Według ukraińskiego Ministerstwa Opieki Społecznej na terenie kraju znajduje się ok. 1 600 000 osób, które zostały zmuszone do zmiany miejsca zamieszkania.
Kwota jest spora. 1,6 miliona ludzi stanowi – zakładając, że na obszarze kontrolowanym przez władze w Kijowie mieszka ok. 45 milionów osób – ok. 3,5% całej populacji.
W zdecydowanej większości osoby te zostały migrantami wewnętrznymi w skutek działań wojennych, zarówno na Krymie (gdzie szczególnie prześladowani są Tatarzy), jak i w Donbasie.
W raporcie czytamy m.in.: „na dzień 20 marca 2017 r., według danych spływających z jednostek podległych ministerstwu, na Ukrainie przebywają 1 607 664 osoby będące migrantami wewnętrznymi”.
Inna dana uwzględniona w badaniu jest również wiele mówiąca. Wszyscy migranci – przypomnijmy 1,6 miliona – są zrzeszeni w zaledwie 1 293 719 rodzinach, co pokazuje, że w większości muszą to być osoby samotne lub bezdzietne.
Podobne zjawisko dawało się zaobserwować w czasach Wielkiej Emigracji. Łatwiej (choć bynajmniej niełatwo) było podjąć decyzję o wyjeździe do Francji, Anglii czy Belgii młodym, nieżonatym mężczyznom, niż ojcom piątki dzieci.
Kresy24.pl
4 komentarzy
jenot
21 marca 2017 o 20:51szkoda ze nie 150 ml ludzi,na terenach kontrolowanych przez kijow mieszka okolo 34 ml ludzi
Barnaba
21 marca 2017 o 23:26Oj coś z tą ilością ludności to się Wam przesadziło trochę. Wystarczy w wikipedii sprawdzić że pod władzą Kijowa jest poniżej 42 miliony.
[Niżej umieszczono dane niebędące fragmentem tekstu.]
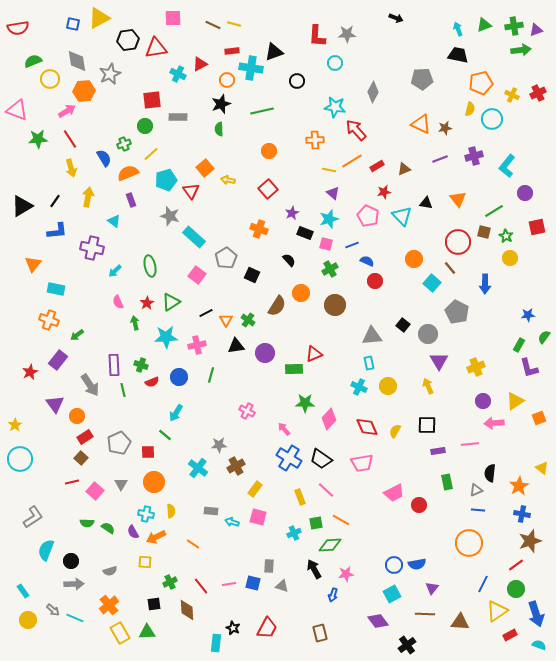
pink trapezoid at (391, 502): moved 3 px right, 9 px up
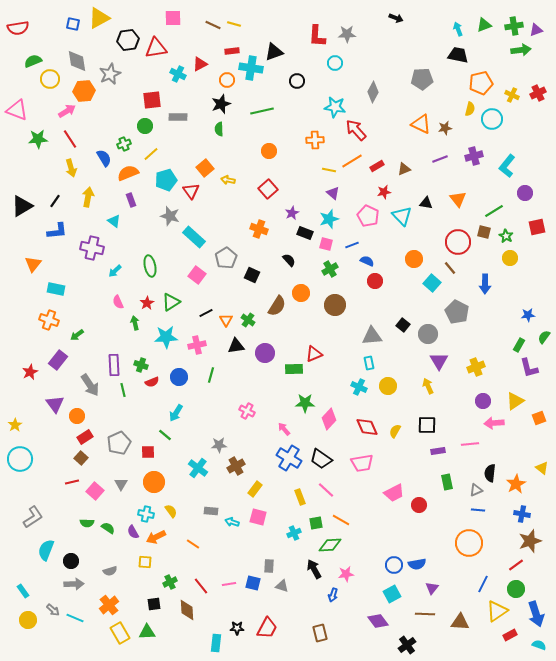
orange star at (519, 486): moved 3 px left, 2 px up
yellow semicircle at (171, 511): rotated 32 degrees counterclockwise
black star at (233, 628): moved 4 px right; rotated 24 degrees counterclockwise
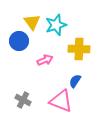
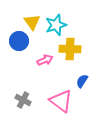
yellow cross: moved 9 px left
blue semicircle: moved 7 px right
pink triangle: rotated 15 degrees clockwise
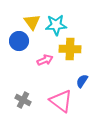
cyan star: rotated 15 degrees clockwise
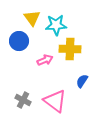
yellow triangle: moved 4 px up
pink triangle: moved 6 px left
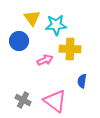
blue semicircle: rotated 24 degrees counterclockwise
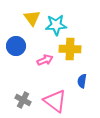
blue circle: moved 3 px left, 5 px down
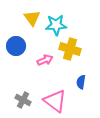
yellow cross: rotated 15 degrees clockwise
blue semicircle: moved 1 px left, 1 px down
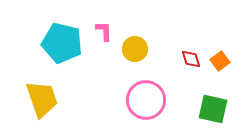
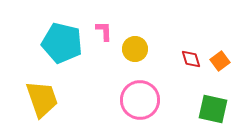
pink circle: moved 6 px left
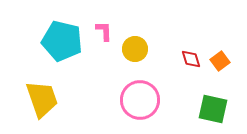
cyan pentagon: moved 2 px up
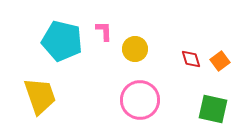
yellow trapezoid: moved 2 px left, 3 px up
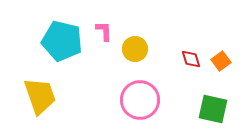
orange square: moved 1 px right
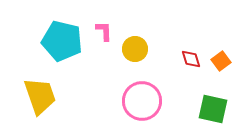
pink circle: moved 2 px right, 1 px down
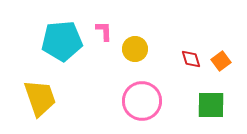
cyan pentagon: rotated 18 degrees counterclockwise
yellow trapezoid: moved 2 px down
green square: moved 2 px left, 4 px up; rotated 12 degrees counterclockwise
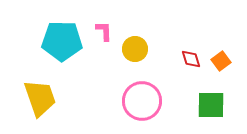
cyan pentagon: rotated 6 degrees clockwise
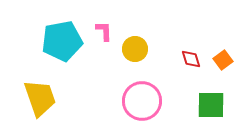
cyan pentagon: rotated 12 degrees counterclockwise
orange square: moved 2 px right, 1 px up
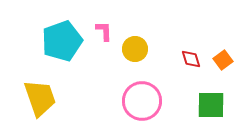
cyan pentagon: rotated 9 degrees counterclockwise
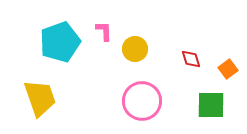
cyan pentagon: moved 2 px left, 1 px down
orange square: moved 5 px right, 9 px down
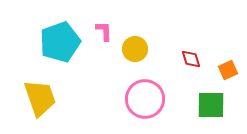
orange square: moved 1 px down; rotated 12 degrees clockwise
pink circle: moved 3 px right, 2 px up
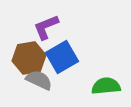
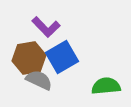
purple L-shape: rotated 112 degrees counterclockwise
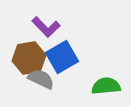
gray semicircle: moved 2 px right, 1 px up
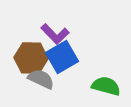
purple L-shape: moved 9 px right, 7 px down
brown hexagon: moved 2 px right; rotated 12 degrees clockwise
green semicircle: rotated 20 degrees clockwise
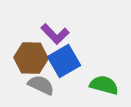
blue square: moved 2 px right, 4 px down
gray semicircle: moved 6 px down
green semicircle: moved 2 px left, 1 px up
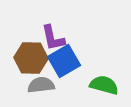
purple L-shape: moved 2 px left, 4 px down; rotated 32 degrees clockwise
gray semicircle: rotated 32 degrees counterclockwise
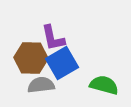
blue square: moved 2 px left, 2 px down
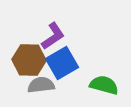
purple L-shape: moved 2 px up; rotated 112 degrees counterclockwise
brown hexagon: moved 2 px left, 2 px down
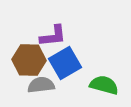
purple L-shape: rotated 28 degrees clockwise
blue square: moved 3 px right
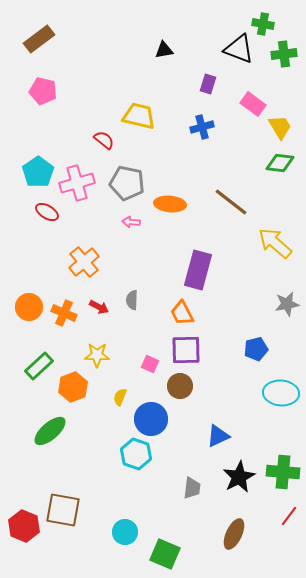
Wg banku światowego w 2013 roku czyli przed aneksją Krymu ludność Ukrainy to 45 milionów, ale jak wiemy 2 miliony stanowiła ludność Krymu. Do tego jak dodamy tych, którzy są pod władzą Separatystów i te 600 tysięcy, którzy uciekli przed wojną do Rosji to wyjdzie zdecydowanie poniżej 42 a może poniżej 41 milionów. Ponadto tam ciągle rotuje wyjeżdżając do pracy około 3 milionów ludzi. Zatem jednorazowo może na Ukrainie przebywać poniżej 40 milionów będących na obszarze pod jurysdykcją Kijowa.
Jerzyk
22 marca 2017 o 17:41Odejmij jeszcze 2 mln. mieszkające w Polsce i 1 milion rozproszony po Europie: Włochy, Portugalia, Brytania – zostaje poniżej 40 mln.
SyøTroll
22 marca 2017 o 09:14Konflikt zbrojny się do czegoś władzom kijowskim przydał, szkoda że cierpią ludzie, których los władzom wisi. Podobno cztery dni, temu banda zbrojna „Ajdar” najechała w podkijowskim ośrodku „Dżereło”, „w obronie integralności Ukrainy”, wewnętrznych emigrantów z Donbasu.